Enjoy your lawn and yard, but think Green when you do.  If each of us in Hamilton NJ takes small steps in our own homes, we can make Mercer County a more livable and greener place.

Joe Giancarli, Sales Associate


Thursday, May 6, 2010

Quarterly Home Price Trends in Northeast

Clear Capital has released its latest Home Data Index Market Report, which shows U.S. quarter-over-quarter home price declines slowed in April, while year-over-year price gains remain steady at 5.1 percent.

Dr. Alex Villacorta, Senior Statistician, Clear Capital, explained, "An interesting dynamic we're observing is the clear distinction between markets that are resilient to increased levels of bank owned properties and those which continue to be highly sensitive.  For example, the highest performing metro areas have seen prices remain relatively flat over the last quarter despite REO [bank-owned properties] saturation rates averaging just above 33 percent. Contrast this with the lowest performing areas which have seen prices drop dramatically with average declines of more than 10 percent and average REO saturation rate less than those in the highest performing areas. This paradox suggests that price trends are not wholly dependent on distressed sale volume, and re-enforces the need to understand local market trends," added Villacorta.
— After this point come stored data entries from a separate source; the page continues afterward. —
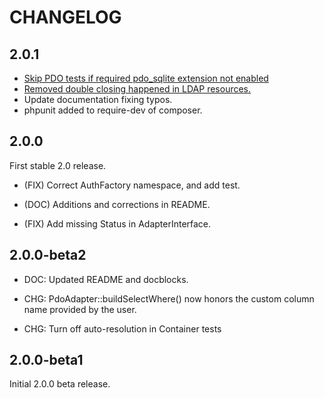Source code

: # CHANGELOG

## 2.0.1

- [Skip PDO tests if required pdo_sqlite extension not enabled](https://github.com/auraphp/Aura.Auth/pull/78)
- [Removed double closing happened in LDAP resources.](https://github.com/auraphp/Aura.Auth/pull/75)
- Update documentation fixing typos.
- phpunit added to require-dev of composer.

## 2.0.0

First stable 2.0 release.

- (FIX) Correct AuthFactory namespace, and add test.

- (DOC) Additions and corrections in README.

- (FIX) Add missing Status in AdapterInterface.

## 2.0.0-beta2

- DOC: Updated README and docblocks.

- CHG: PdoAdapter::buildSelectWhere() now honors the custom column name provided by the user.

- CHG: Turn off auto-resolution in Container tests

## 2.0.0-beta1

Initial 2.0.0 beta release.
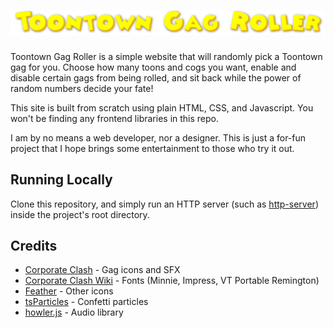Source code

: # ![Toontown Gag Roller](/readme/title.png)

Toontown Gag Roller is a simple website that will randomly pick a Toontown gag for you. Choose how many toons and cogs you want, enable and disable certain gags from being rolled, and sit back while the power of random numbers decide your fate!

This site is built from scratch using plain HTML, CSS, and Javascript. You won't be finding any frontend libraries in this repo.

I am by no means a web developer, nor a designer. This is just a for-fun project that I hope brings some entertainment to those who try it out.

## Running Locally

Clone this repository, and simply run an HTTP server (such as [http-server](https://github.com/http-party/http-server)) inside the project's root directory.

## Credits

- [Corporate Clash](https://corporateclash.net/) - Gag icons and SFX
- [Corporate Clash Wiki](https://corporateclash.wiki.gg/) - Fonts (Minnie, Impress, VT Portable Remington)
- [Feather](https://github.com/feathericons/feather) - Other icons
- [tsParticles](https://github.com/tsparticles/tsparticles) - Confetti particles
- [howler.js](https://howlerjs.com/) - Audio library
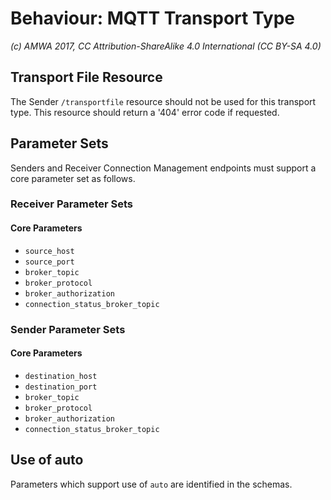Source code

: # Behaviour: MQTT Transport Type

_(c) AMWA 2017, CC Attribution-ShareAlike 4.0 International (CC BY-SA 4.0)_

## Transport File Resource

The Sender `/transportfile` resource should not be used for this transport type. This resource should return a '404' error code if requested.

## Parameter Sets
Senders and Receiver Connection Management endpoints must support a core parameter set as follows.

### Receiver Parameter Sets

#### Core Parameters
*   `source_host`
*   `source_port`
*   `broker_topic`
*   `broker_protocol`
*   `broker_authorization`
*   `connection_status_broker_topic`

### Sender Parameter Sets

#### Core Parameters
*   `destination_host`
*   `destination_port`
*   `broker_topic`
*   `broker_protocol`
*   `broker_authorization`
*   `connection_status_broker_topic`

## Use of auto
Parameters which support use of `auto` are identified in the schemas.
Quarter-over-quarter home prices continue to slide across all four regions of the nation. Nationally, the 5.0 percent price decline represents a further 1.1 percentage point reduction from the quarterly decline reported last month. On a positive note, this is a marked slowdown in the rate of decline compared to the 3.9 percentage point drop seen between the reports released in early March and April of this year.   The Northeast (2.2%) added 0.1 percent over last month.

Nationally, the 5.1 percent year-over-year price change remained unchanged from last month's report. The increase in the Nation's REO saturation rate slowed this month, rising less than one percentage point to 29.6 percent.   Even if quarterly price gains are experienced during this spring and summer, pressure will remain on the year-over-year comparisons as prices are compared relative to the price correction of mid-2009.  Compared to the highest performing major markets which are largely made up of markets in the South and West regions, the lowest performing major markets are dominated by markets in the Midwest.

The key here, as Villacorta stated, is to understand your local market.  Hamilton New Jersey is going to have an entirely different set of real estate pressures than Des Moines or Houston.  I'm a native of central New Jersey, and can give you specific real estate information on any area here - from Hamilton to Bordentown to Robbinsville.  Just call or email for real estate market statistics.  For an update on April numbers, visit my Mercer County real estate blog on Active Rain.

Joe Giancarli, Sales Associate


Saturday, May 1, 2010

Active US Military have an Extra Year for the Buyer Tax Credits in Hamilton, NJ

Although the 1st Time Buyer Tax Credit expires today for most buyers, the law provides qualified service members who served on official extended duty outside of the United States for 90 days or more at any time between Jan. 1, 2009, to April 30, 2010, another year to buy a home and claim the credit. They have until April 30, 2011, to sign a sales contract, and until June 30, 2011, to settle and close on the home. Both the $8,000 first-time and $6,500 repeat home buyer tax credits are included in the rule.

Qualified service members are defined as a member of the uniformed services of the United States military, a member of the Foreign Service of the United States, or an employee of the intelligence community.

The rule that requires buyers to repay the credit if they move out of their home within three years has also been waived for qualified service members if they have to sell their home due to receiving government orders for extended duty service.